Rapid Differentiation From Human Induced Pluripotent Stem Cells Into Functional Oligodendrocytes Using Synthetic Modified Olig2 mRNA

Abstract:

Background: Transcription factors (TFs) have been introduced to drive highly efficient differentiation of human induced pluripotent stem cells (hiPSCs) into lineage-specific oligodendrocytes (OLs). However, effective strategies currently rely mainly on genome-integrating viruses. To facilitate the translation of hiPSC-derived OLs into clinical practice, a synthetic modified messenger RNA (smRNA) reprogramming method that generates transgene-free OLs has been developed.
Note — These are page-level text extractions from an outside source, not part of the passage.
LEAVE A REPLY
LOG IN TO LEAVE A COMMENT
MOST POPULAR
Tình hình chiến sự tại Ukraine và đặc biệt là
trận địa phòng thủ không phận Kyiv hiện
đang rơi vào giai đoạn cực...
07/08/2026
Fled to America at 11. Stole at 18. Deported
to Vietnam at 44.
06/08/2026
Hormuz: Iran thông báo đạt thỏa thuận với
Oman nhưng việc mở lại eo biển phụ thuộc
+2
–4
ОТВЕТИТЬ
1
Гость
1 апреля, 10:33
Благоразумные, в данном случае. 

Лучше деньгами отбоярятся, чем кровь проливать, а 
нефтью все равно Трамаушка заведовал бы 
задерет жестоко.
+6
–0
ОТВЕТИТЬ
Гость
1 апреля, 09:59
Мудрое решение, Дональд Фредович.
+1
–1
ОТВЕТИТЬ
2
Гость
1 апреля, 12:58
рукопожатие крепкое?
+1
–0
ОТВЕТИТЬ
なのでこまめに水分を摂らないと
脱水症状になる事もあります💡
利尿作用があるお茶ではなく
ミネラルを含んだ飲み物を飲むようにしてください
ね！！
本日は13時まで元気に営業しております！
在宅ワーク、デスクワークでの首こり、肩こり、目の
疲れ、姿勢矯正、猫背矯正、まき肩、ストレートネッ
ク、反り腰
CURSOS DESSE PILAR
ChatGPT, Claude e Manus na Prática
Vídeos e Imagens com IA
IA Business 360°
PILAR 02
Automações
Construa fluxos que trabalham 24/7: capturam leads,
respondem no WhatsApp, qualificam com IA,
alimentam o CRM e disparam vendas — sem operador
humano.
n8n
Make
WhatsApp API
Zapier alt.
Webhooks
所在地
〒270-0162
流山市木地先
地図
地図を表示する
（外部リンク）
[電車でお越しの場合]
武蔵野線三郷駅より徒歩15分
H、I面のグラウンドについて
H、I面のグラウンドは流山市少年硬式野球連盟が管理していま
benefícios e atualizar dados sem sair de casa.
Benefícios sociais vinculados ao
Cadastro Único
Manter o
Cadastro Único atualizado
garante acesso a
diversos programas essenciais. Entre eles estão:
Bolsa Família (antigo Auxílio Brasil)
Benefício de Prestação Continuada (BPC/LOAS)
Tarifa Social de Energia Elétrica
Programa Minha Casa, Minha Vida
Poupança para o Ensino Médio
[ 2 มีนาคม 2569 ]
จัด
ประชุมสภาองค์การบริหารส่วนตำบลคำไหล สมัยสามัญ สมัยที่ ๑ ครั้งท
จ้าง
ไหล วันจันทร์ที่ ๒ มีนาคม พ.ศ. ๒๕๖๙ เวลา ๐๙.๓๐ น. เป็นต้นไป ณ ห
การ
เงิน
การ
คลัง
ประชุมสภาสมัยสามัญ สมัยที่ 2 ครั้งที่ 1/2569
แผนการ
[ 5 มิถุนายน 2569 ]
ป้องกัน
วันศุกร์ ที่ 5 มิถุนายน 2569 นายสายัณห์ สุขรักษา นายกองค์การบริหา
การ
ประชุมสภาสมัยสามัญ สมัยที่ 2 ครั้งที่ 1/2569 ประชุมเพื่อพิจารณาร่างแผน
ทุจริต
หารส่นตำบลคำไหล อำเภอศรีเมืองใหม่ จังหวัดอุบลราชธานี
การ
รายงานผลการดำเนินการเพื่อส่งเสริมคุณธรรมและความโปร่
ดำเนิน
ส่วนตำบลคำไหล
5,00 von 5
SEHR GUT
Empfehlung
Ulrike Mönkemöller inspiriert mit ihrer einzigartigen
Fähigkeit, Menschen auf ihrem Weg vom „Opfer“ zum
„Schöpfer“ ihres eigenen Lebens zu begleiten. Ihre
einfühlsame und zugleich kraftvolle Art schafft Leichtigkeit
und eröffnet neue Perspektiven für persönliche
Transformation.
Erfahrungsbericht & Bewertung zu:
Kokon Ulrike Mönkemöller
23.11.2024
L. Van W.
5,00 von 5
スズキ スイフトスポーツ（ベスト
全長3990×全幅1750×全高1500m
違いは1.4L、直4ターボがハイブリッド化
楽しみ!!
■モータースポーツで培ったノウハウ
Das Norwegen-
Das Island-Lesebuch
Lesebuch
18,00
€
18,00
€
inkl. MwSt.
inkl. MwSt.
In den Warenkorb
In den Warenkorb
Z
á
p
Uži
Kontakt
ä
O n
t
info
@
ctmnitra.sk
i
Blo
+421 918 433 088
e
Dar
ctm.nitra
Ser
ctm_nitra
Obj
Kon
Methods: AnsmRNA encoding Olig2, a key TF in OL development, with a defined phosphorylation site modification serine 147 replaced with alanine, Olig2^S147A, was designed to reprogram hiPSCs into OLs. Proteomics were used to identify Olig2^S147A-binding proteins that positively mediated of Olig2^S147A-driven OL differentiation.
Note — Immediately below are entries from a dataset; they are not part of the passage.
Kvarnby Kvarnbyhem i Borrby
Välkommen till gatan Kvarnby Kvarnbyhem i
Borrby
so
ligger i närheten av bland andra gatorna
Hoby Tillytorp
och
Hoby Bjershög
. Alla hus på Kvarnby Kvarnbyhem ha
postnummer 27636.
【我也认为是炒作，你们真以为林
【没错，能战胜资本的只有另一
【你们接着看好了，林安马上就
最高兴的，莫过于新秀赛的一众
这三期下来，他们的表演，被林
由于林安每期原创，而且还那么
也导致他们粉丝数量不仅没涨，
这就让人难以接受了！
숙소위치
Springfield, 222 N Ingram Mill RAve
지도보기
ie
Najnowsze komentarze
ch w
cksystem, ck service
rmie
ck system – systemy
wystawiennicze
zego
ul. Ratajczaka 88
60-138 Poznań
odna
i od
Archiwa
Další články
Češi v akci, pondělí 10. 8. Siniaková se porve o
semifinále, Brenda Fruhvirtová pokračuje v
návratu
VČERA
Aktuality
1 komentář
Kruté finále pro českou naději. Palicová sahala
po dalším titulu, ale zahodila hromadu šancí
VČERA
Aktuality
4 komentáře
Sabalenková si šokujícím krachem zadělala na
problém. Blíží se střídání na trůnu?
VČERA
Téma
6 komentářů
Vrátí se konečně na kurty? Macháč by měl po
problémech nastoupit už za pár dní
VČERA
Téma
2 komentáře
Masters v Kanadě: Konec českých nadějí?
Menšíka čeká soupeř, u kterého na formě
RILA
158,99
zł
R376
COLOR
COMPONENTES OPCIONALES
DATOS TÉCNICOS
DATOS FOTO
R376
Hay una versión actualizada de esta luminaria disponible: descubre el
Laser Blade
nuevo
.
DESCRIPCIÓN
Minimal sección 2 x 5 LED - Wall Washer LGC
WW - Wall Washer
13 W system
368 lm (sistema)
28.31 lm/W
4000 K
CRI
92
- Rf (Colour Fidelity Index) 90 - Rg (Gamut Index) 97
Results: We demonstrated that repeated administration of the smRNA encoding Olig2 ^S147A led to higher and more stable protein expression. Using the single-mutant Olig2 smRNA with morphogens, we established a 6-day smRNA transfection protocol, and glial induction led to rapid NG2⁺ OL progenitor cell (OPC) generation (>70% purity) from hiPSC-derived neural progenitor cells (NPCs). The smRNA-induced NG2⁺ OPCs matured into functional OLs and myelinated nanofibers in vitro. Moreover, when transplanted into mice with cuprizone-induced demyelination, smRNA-induced OPCs promoted remyelination ex vivo. A proteomic analysis of Olig2-binding proteins indicated that the heat shock protein 70 (HSP70) complex bound Olig2. The HSP70 complex bound more strongly to Olig2 with the modified phosphorylation site than to wild type Olig2. VER-155008, an HSP70 complex antagonist, and ML346, an HSP70 complex agonist, inhibited and promoted Olig2 transcriptional activity and efficient OL generation, respectively.Conclusions: We present a very safe and efficient smRNA-driven strategy for hiPSC differentiation into OLs, which might be utilized for disease modeling, drug discovery, and/or therapeutic OPC/OL transplantation in neurodegenerative disease.